I started rowing by chance, but I became a rower by choice. My first time in a boat, I did not take a single stroke. Instead I sat in the boat with my pair partner while the other six rowers rowed. The connection with the water and with nature was swift and powerful—incidentally, both assets of a fast crew. Nature is humbling. Sitting aboard a two-foot-wide shell in a body of water, a rower is nothing. The wind will blow, currents will swirl, rain will rain. Only after I was able to maintain an inner Zen regardless of conditions and circumstance—after thousands of strokes spent fighting, losing, succumbing, and finally relaxing—did I deem myself a rower.


I recognize then and now that I was living a dream life of training and sleeping, and eating as much as I could stomach. I would eat a big sandwich only to feel slightly less starving. My go-to second dinner became a batch of brownies from scratch or a giant stack of pancakes. It was a calorie-input game. I had eaten so much, it seemed there was no food left to eat. Nothing was appetizing, but “nothing” did not give me energy.

I had to love the game, because training is not glamorous. It can be a slog. On those days, I took my mind far away so as not to think about the relative absurdity of exercising for the fifth hour that day. During low intensity sessions, I schemed about building a rowing community in Traverse City, a void in the local athletic landscape that was inexplicable to my teammates familiar with the water-loving Northern Michigan culture.

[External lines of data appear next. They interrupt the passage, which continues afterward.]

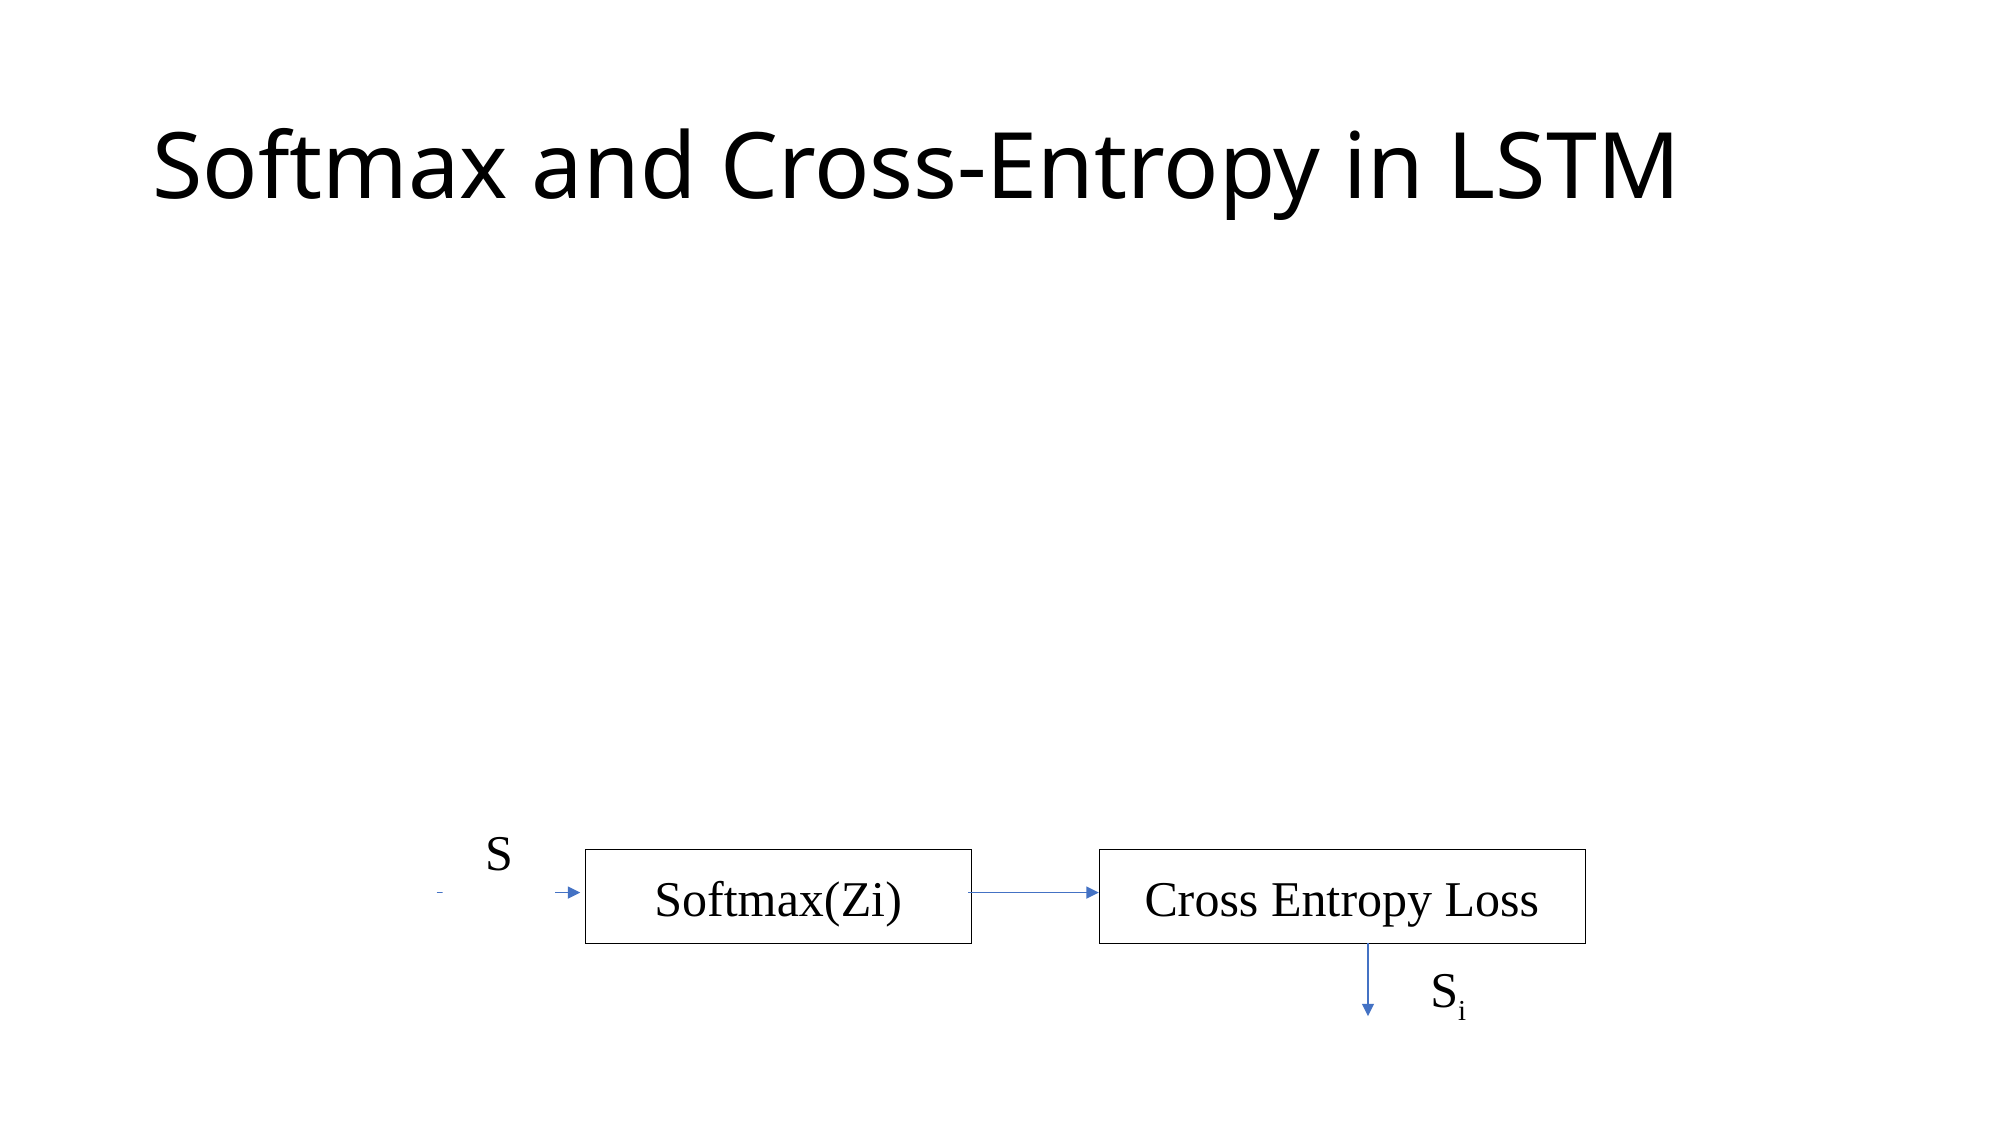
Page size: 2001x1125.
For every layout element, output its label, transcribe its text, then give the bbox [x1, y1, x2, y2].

title Softmax and Cross-Entropy in LSTM [137, 59, 1863, 278]
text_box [436, 807, 1585, 1035]
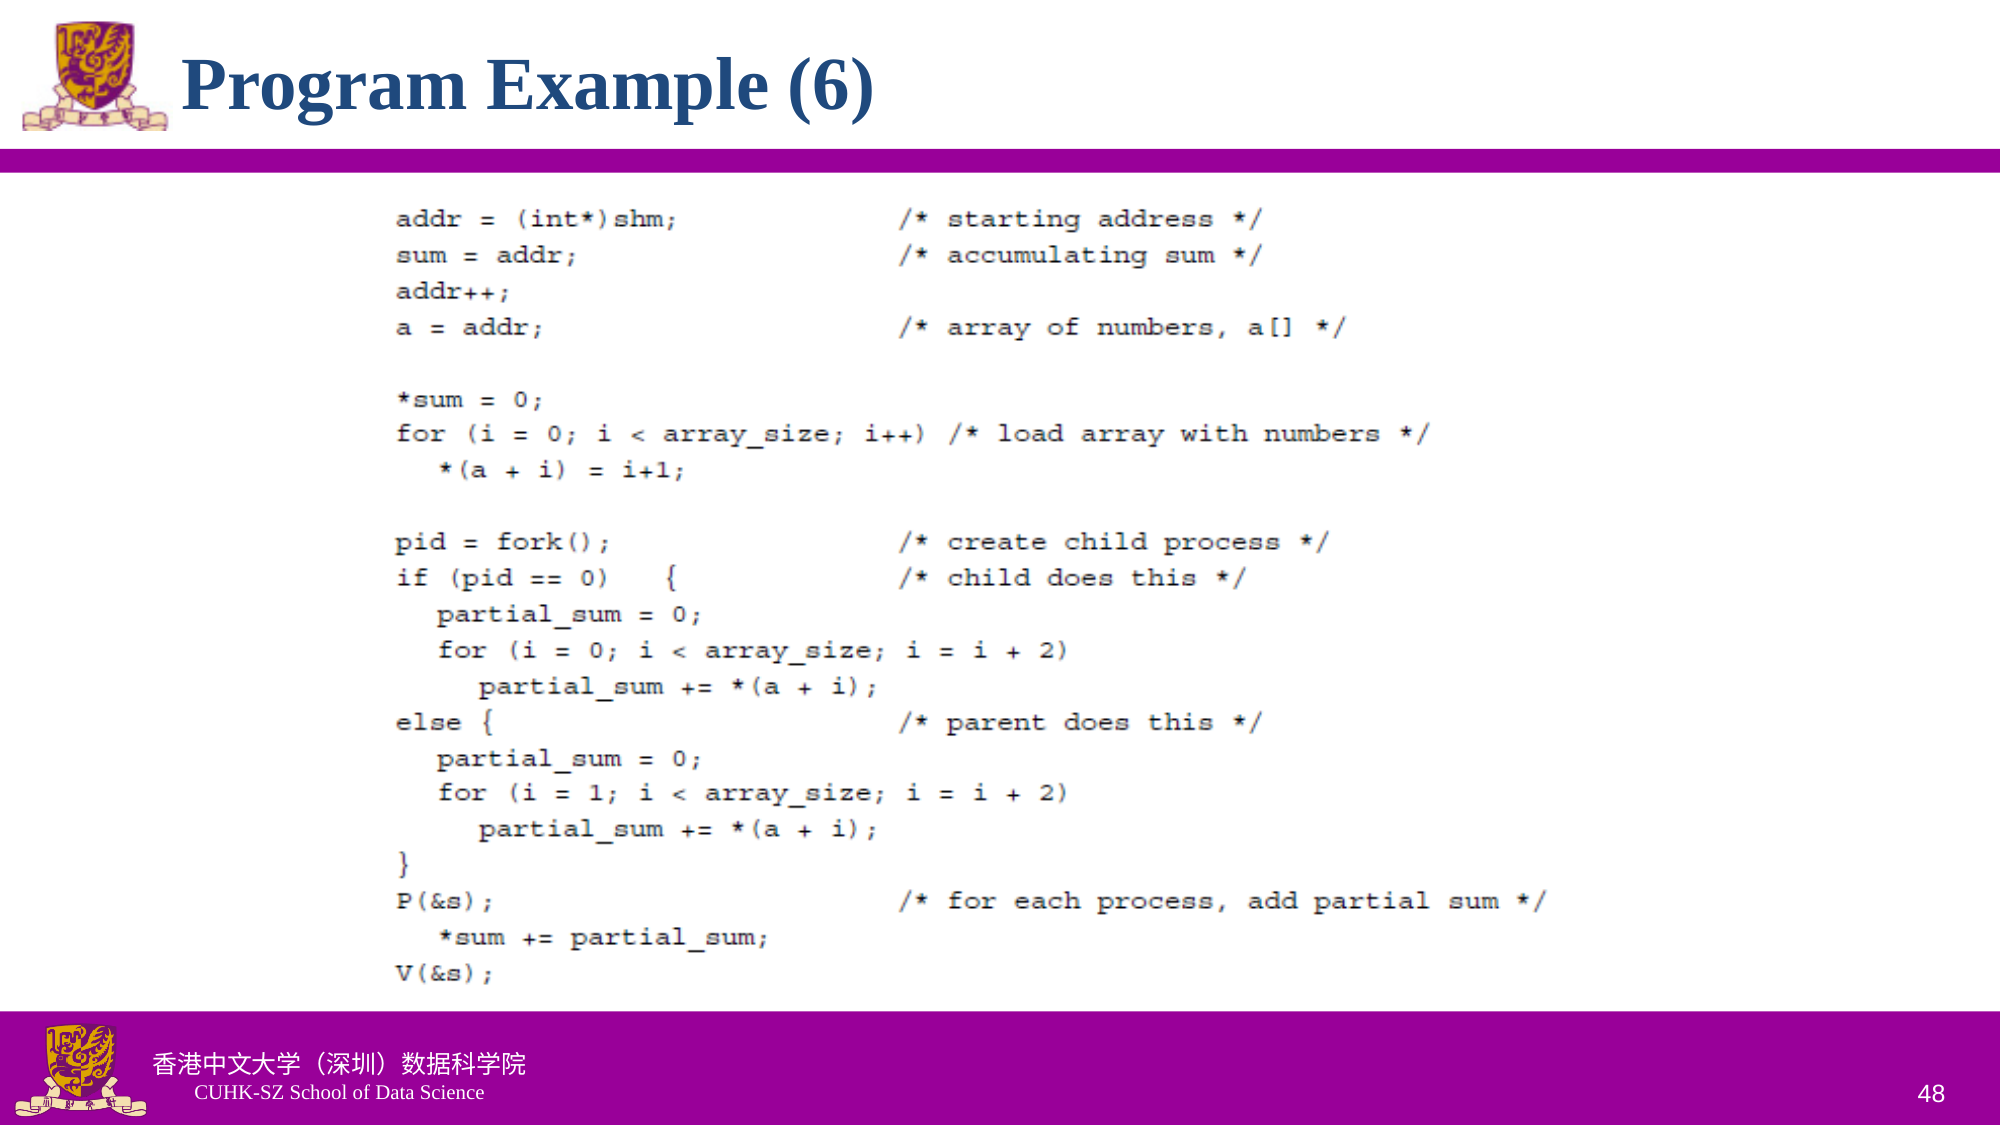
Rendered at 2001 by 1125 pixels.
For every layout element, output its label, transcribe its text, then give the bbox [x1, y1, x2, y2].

Needless to say, I am very excited that several nascent clubs in the region are riding the wave of increasing interest, among them Traverse Area Community Rowing (TACR) on Boardman Lake and Lake Leelanau Rowing Club (LLRC) on Lake Leelanau. I have been fortunate to work with TACR, meeting lifelong rowers in the area who have donated their time to promote rowing and community involvement in an accessible environment. Their hard work has already benefitted the region via indoor rowing clinics and popular learn-to-row classes for all ages at Hull Park this summer.

Rowing requires a spiritual mindfulness and focus like I’ve never experienced in any other sport. The elusive perfect stroke combines precise neurological, physical, and mental coordination. It is a mixture of aggression and calm, not to mention a killer workout. Rowing is honest and reminds me that I am not special. But for all the pain and challenge of competitive rowing, there is no other feeling like a glimpse of fleeting perfection.


My doubles partner and I sat at the start line of Olympic Trials, itching to unleash our preparation and let the drama of the race unfold. In front of us, an NBC cameraman held a huge camera; on our starboard side sat the favorites and eventual winners, the 2016 Olympians. The other two boats in the final contained my friends and former teammates. Out of the corner of my eye stood my dad on rollerblades, wielding a video camera and the encouragement of my family, friends, and hometown. We raced. We lost, badly.

I used to row up to 40 kilometers a day, and now I row zero. I lifted to loud music in a room full of frighteningly fit, strong, 6-foot-tall women with magazine tear-outs of a victorious Ronda Rousey—mixed martial artist—on the mirror. There is no possible way to replicate that atmosphere.

It wrenches my stomach to think of the handful of phenomenal athletes who are fast enough to compete at the Olympics but did not make the team. In my most dire phone calls home, my parents offered the simple reminder: “If it were easy, everyone would do it.” I am immensely grateful for my experience and for the tremendous support from Traverse City. As the Olympic Creed declares: “[the] most important thing in life is not the triumph but the struggle. The essential thing is not to have conquered, but to have fought well.”